The mismatch between workforce development and job creation efforts need to be addressed if we want to ensure that these hard-to-hire individuals (such as English language learners, foster youth, or formerly incarcerated individuals) are able to land quality jobs.
Despite national gains in some job sectors, individuals facing the highest barriers to employment are not benefitting from this job growth. The mismatch between workforce development and job creation efforts need to be addressed if we want to ensure that these hard-to-hire individuals (such as English language learners, foster youth, or formerly incarcerated individuals) are able to land quality jobs.
Last week, we highlighted the launch of new efforts to address this mismatch in an interview with Jose Corona, CEO of Inner City Advisors (ICA), and Sean Murphy, President & Managing Director of Fund Good Jobs. As you may have read in the last installment, Fund Good Jobs is an innovative impact investment fund to help grow minority-owned small businesses while generating local jobs for hard-to-hire populations.
In the first part of this interview series, Jose and Sean highlighted the challenge that small companies face in attaining capital and the way that the Fund seeks to address this challenge. Now, we discuss the structure of the fund and how it plans to connect target populations to quality jobs.
How does the Fund’s structure help attract and deploy capital?
Since the Fund is structured as a nonprofit entity, we are attracting capital that is aligned with the mission of ICA. We are reaching out to the philanthropic community by targeting national foundations, major community foundations and major donors. We are also thinking about how to engage capital in our community and securing support from them, which we primarily see as donations in campaigns.

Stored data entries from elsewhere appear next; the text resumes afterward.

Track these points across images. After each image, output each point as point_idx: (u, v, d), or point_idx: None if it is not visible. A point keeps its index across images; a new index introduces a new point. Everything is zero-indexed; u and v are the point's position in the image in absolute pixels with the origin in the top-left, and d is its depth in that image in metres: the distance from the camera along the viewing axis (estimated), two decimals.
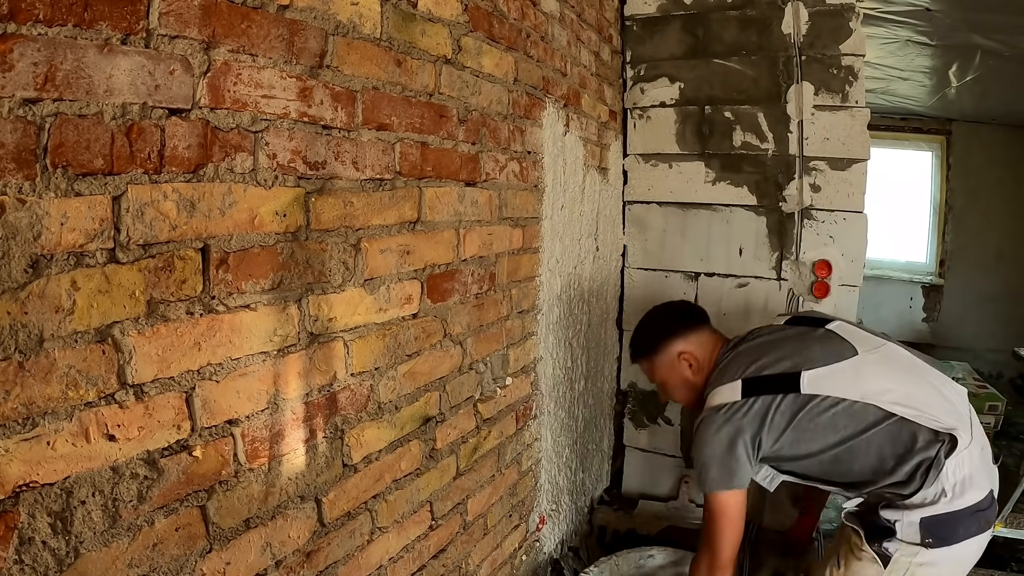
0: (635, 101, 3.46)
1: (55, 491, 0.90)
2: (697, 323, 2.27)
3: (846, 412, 1.86)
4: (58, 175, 0.87)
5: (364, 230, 1.50)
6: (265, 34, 1.19)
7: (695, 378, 2.20)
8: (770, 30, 3.18)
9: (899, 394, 1.87)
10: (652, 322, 2.34)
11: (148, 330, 1.02)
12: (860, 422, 1.85)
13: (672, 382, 2.25)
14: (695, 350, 2.19)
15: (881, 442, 1.84)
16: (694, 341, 2.21)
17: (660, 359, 2.24)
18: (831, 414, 1.87)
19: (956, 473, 1.81)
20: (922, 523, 1.82)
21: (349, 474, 1.52)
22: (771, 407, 1.90)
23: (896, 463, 1.83)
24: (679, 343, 2.20)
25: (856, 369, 1.92)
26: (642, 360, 2.32)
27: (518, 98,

In terms of deploying capital, we have 8-10 active companies in our portfolio and at least 20% have high need for growth. These are thoughtful, careful businesses that have challenging capital needs. We operate as a boutique management consulting style system to identify those needs and then act like an investment banker to structure deals and preserve at least 30% capital for that company as we do the deal. Through the process we work towards getting them ahead, leading their next round growth equity and considering their needs years down the line. A lot of work goes into these deals. In the world of impact investing, we sometimes underappreciate that.
What were some of the challenges and successes to setting up the Fund?

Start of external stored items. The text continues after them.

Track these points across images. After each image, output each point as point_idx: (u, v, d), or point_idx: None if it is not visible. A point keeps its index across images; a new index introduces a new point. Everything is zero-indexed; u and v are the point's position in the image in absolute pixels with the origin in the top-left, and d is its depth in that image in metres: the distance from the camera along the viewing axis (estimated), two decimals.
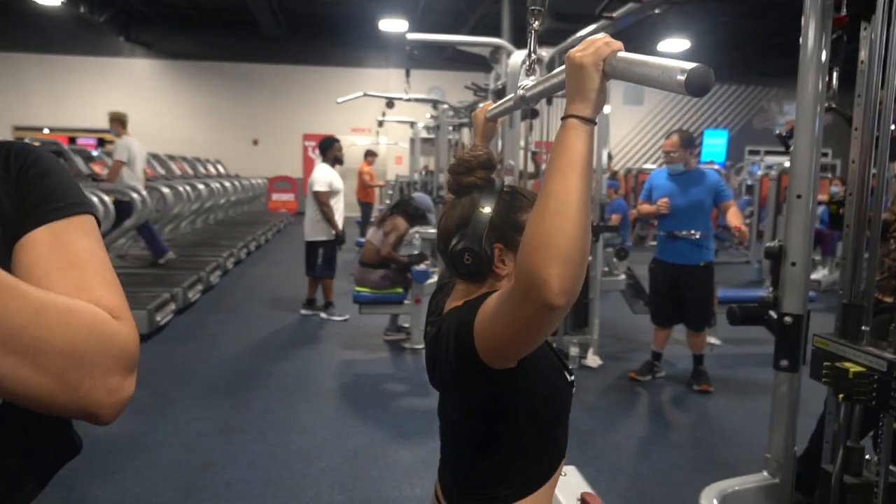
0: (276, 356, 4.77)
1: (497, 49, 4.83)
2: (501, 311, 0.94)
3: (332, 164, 5.74)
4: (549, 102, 4.87)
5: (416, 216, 5.09)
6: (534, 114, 5.20)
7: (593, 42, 0.87)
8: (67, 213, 0.70)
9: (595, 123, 0.89)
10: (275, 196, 15.71)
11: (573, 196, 0.84)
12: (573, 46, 0.91)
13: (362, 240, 5.90)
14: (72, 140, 13.96)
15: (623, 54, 0.84)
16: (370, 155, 10.94)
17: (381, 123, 10.82)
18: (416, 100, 7.02)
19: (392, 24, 12.00)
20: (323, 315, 5.94)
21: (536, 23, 1.14)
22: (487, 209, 1.16)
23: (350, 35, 14.26)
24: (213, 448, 3.21)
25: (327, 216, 5.60)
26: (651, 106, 17.04)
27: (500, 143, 5.33)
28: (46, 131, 15.05)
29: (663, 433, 3.63)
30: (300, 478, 2.93)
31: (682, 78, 0.73)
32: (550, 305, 0.83)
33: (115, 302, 0.64)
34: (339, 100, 7.38)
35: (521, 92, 1.23)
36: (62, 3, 11.34)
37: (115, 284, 0.67)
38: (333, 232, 5.64)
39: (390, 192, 12.71)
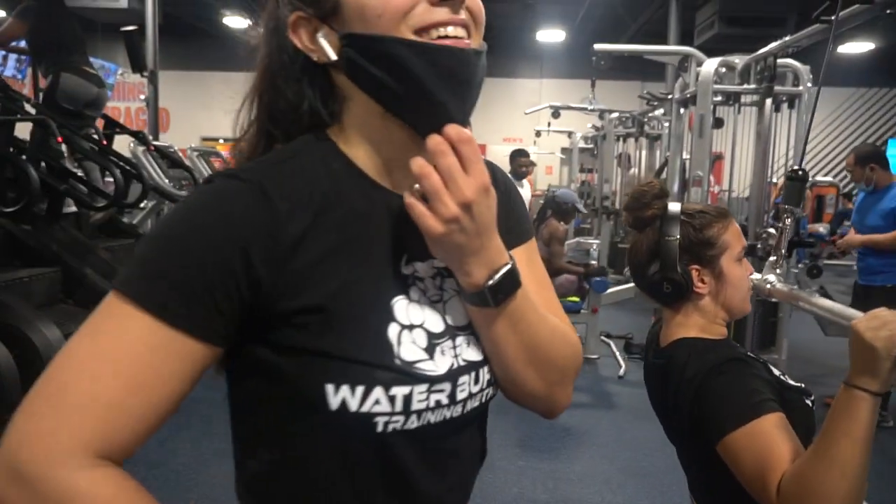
0: None
1: (686, 57, 4.73)
2: (742, 474, 1.01)
3: (515, 178, 5.85)
4: (739, 111, 4.68)
5: (566, 212, 5.11)
6: (718, 123, 5.04)
7: (884, 321, 0.90)
8: (530, 235, 0.79)
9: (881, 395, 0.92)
10: None
11: (860, 468, 0.89)
12: (770, 56, 0.91)
13: None
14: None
15: None
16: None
17: (538, 133, 10.88)
18: (601, 110, 7.02)
19: (549, 35, 12.05)
20: None
21: None
22: (674, 236, 1.19)
23: (504, 46, 14.49)
24: None
25: None
26: (825, 113, 15.80)
27: (683, 153, 5.21)
28: (221, 141, 16.60)
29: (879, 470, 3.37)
30: (502, 475, 3.04)
31: None
32: None
33: (567, 319, 0.76)
34: (527, 111, 7.55)
35: (767, 286, 1.31)
36: (248, 24, 12.48)
37: (560, 305, 0.79)
38: None
39: (541, 201, 12.73)
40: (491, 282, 0.63)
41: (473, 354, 0.67)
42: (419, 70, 0.60)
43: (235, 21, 11.83)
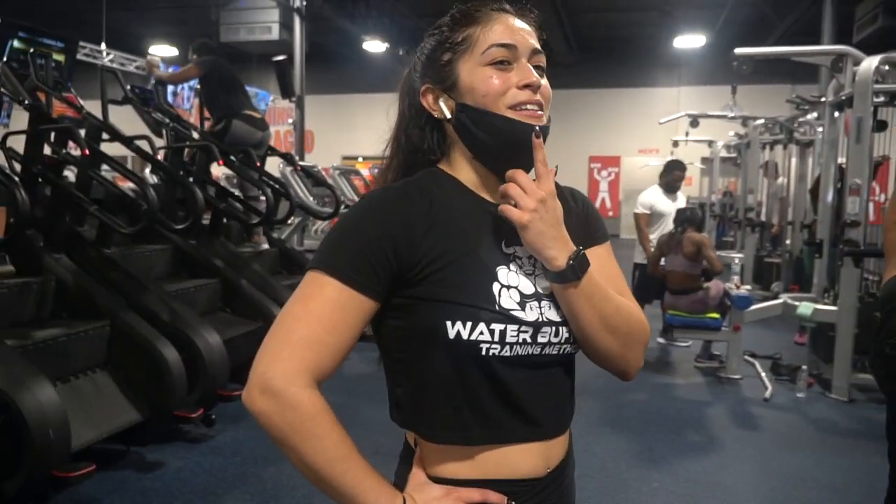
0: None
1: (840, 57, 4.39)
2: None
3: (666, 189, 5.65)
4: None
5: (702, 223, 4.97)
6: (881, 126, 4.61)
7: None
8: (606, 238, 1.04)
9: None
10: None
11: None
12: None
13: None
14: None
15: None
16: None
17: (676, 143, 10.46)
18: (743, 117, 6.67)
19: (688, 41, 11.60)
20: (660, 340, 5.70)
21: None
22: None
23: (641, 55, 14.10)
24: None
25: (640, 238, 5.57)
26: None
27: (839, 158, 4.82)
28: (360, 159, 17.44)
29: None
30: (635, 495, 2.95)
31: None
32: None
33: (637, 306, 0.97)
34: (662, 120, 7.37)
35: None
36: (386, 48, 13.08)
37: (630, 292, 0.99)
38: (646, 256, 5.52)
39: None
40: (572, 261, 0.87)
41: (554, 315, 0.91)
42: (505, 135, 0.89)
43: (374, 45, 12.45)
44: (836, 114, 4.77)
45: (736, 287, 4.66)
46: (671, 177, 5.61)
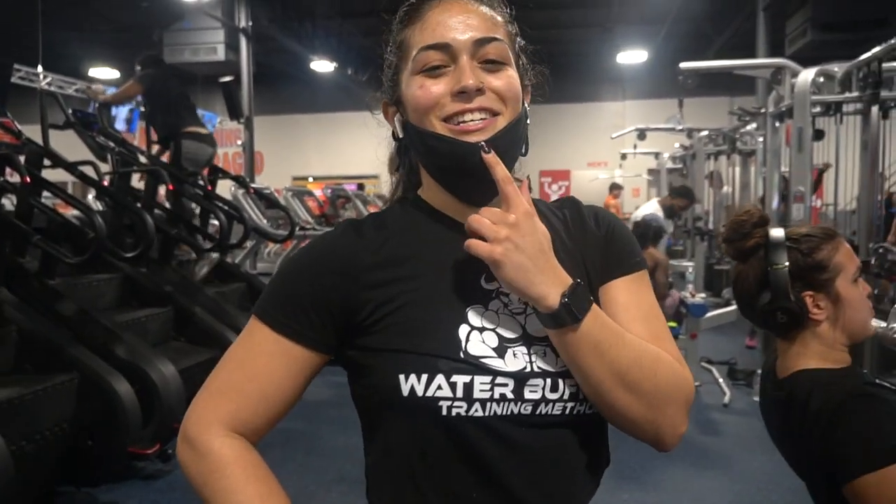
0: None
1: (779, 70, 4.56)
2: None
3: (667, 214, 5.67)
4: (840, 121, 4.45)
5: (658, 236, 5.01)
6: (819, 135, 4.80)
7: None
8: (640, 268, 0.82)
9: None
10: None
11: None
12: (874, 61, 0.86)
13: None
14: (338, 185, 15.85)
15: None
16: (615, 188, 10.88)
17: (624, 156, 10.70)
18: (689, 129, 6.87)
19: (630, 56, 11.91)
20: None
21: None
22: (782, 263, 1.14)
23: (586, 71, 14.42)
24: None
25: None
26: None
27: (781, 168, 4.99)
28: (311, 179, 17.26)
29: None
30: None
31: None
32: None
33: (678, 355, 0.77)
34: (614, 135, 7.53)
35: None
36: (334, 68, 13.03)
37: (670, 335, 0.80)
38: None
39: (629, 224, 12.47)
40: (566, 299, 0.68)
41: (550, 364, 0.73)
42: (443, 158, 0.75)
43: (322, 65, 12.38)
44: (777, 124, 4.94)
45: (691, 295, 4.76)
46: (669, 198, 5.67)
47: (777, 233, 1.18)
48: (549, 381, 0.72)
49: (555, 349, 0.73)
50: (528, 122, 0.81)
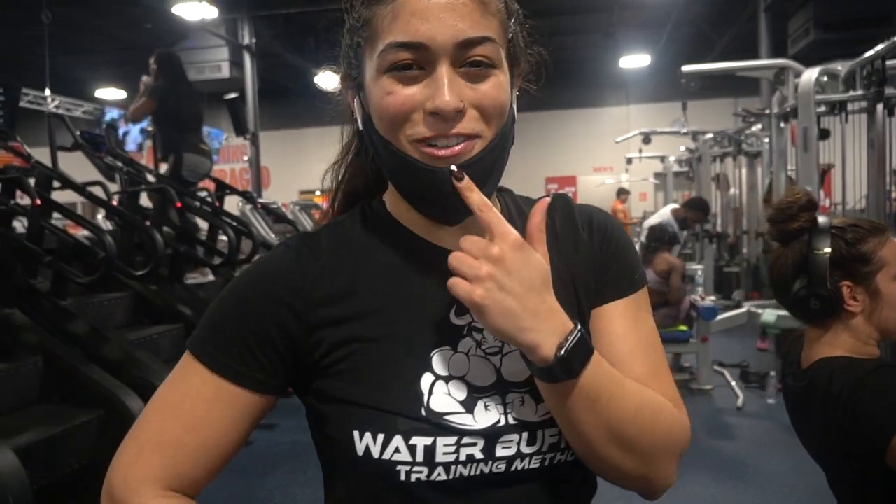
0: None
1: (782, 70, 4.56)
2: None
3: (679, 224, 5.66)
4: (846, 120, 4.43)
5: (674, 241, 5.00)
6: (824, 135, 4.79)
7: None
8: (639, 286, 0.72)
9: None
10: None
11: None
12: (878, 59, 0.85)
13: None
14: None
15: None
16: (623, 193, 10.88)
17: (630, 160, 10.70)
18: (694, 132, 6.87)
19: (633, 61, 11.92)
20: None
21: None
22: (825, 249, 1.12)
23: (590, 76, 14.45)
24: None
25: None
26: None
27: (787, 168, 4.98)
28: (317, 193, 17.33)
29: None
30: None
31: None
32: None
33: (675, 394, 0.69)
34: (618, 139, 7.51)
35: None
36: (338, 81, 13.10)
37: (668, 369, 0.72)
38: None
39: (637, 229, 12.45)
40: (563, 351, 0.57)
41: (528, 414, 0.63)
42: (409, 180, 0.63)
43: (326, 78, 12.47)
44: (782, 124, 4.94)
45: (701, 298, 4.74)
46: (691, 216, 5.66)
47: (824, 219, 1.17)
48: (525, 434, 0.63)
49: (535, 396, 0.64)
50: (515, 122, 0.68)
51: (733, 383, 4.63)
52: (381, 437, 0.60)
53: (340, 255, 0.67)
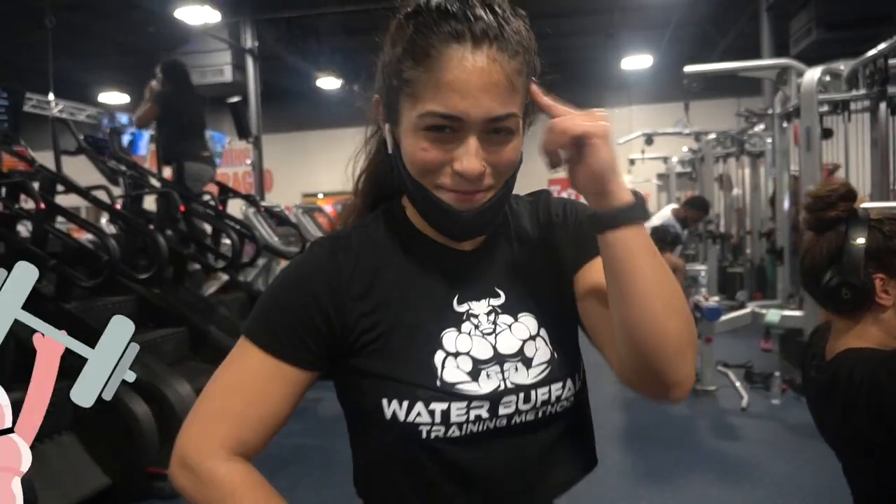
0: None
1: (784, 70, 4.55)
2: None
3: (680, 223, 5.63)
4: (849, 119, 4.43)
5: (676, 242, 4.98)
6: (827, 134, 4.78)
7: None
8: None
9: None
10: None
11: None
12: (880, 58, 0.85)
13: None
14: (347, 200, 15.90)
15: None
16: None
17: (632, 162, 10.68)
18: (697, 133, 6.86)
19: (635, 62, 11.92)
20: None
21: None
22: (860, 240, 1.11)
23: (591, 78, 14.44)
24: None
25: None
26: None
27: (790, 168, 4.97)
28: (321, 196, 17.34)
29: None
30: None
31: None
32: None
33: None
34: (620, 141, 7.52)
35: None
36: (341, 84, 13.12)
37: None
38: None
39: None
40: (636, 198, 0.72)
41: (522, 378, 0.78)
42: (430, 213, 0.78)
43: (328, 82, 12.48)
44: (785, 124, 4.93)
45: (705, 299, 4.73)
46: (684, 211, 5.66)
47: (862, 209, 1.17)
48: (521, 395, 0.78)
49: (525, 363, 0.79)
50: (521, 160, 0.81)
51: (738, 384, 4.62)
52: (405, 403, 0.75)
53: (367, 255, 0.81)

When we started the process of engaging banks, investors and entrepreneurs around addressing this gap in capital through the Fund, we looked to board members, philanthropic partners and other capital advisors to help us think things through. We were really fortunate because of our track record and partnerships we had built along the way.
We were also fortunate enough to form the fund as a nonprofit entity itself and in doing so, we were able to partner and secure funds that are in line with our mission. As a result, we’ve been able to secure quite a bit of capital. But capital is not enough. Now that we have it and are seeking to raise more, we’ve learned that capital is only as powerful as support and workforce coordination we can provide across investments.
How do you work with workforce development organizations to connect people to jobs?
As much as we’ve built credibility with entrepreneurs, we’ve done the same with workforce development organizations. We did not want to create another workforce program since there are already so many out there. Instead, we wanted to partner with existing organizations to say ‘you have populations we want employed, and we have good jobs in which to place them.’
The biggest challenge these programs have is access to good, sustainable jobs. As a result, ICA has a tailored approach when working with workforce development organizations; rather than have them send people for the sake of sending people, ICA invests in growing the company first to ensure that individuals who are hired will also grow in the company.
Through Fund Good Jobs, we have the opportunity to unlock this model in a really great way. With capital as part of this process we can influence it in a different way and establish a pipeline that is more direct and effective. For instance, we are able to embed in our deals certain indicators (such as interest reduction, real financial incentives for hiring opportunities, etc.) to hold businesses accountable to creating good jobs.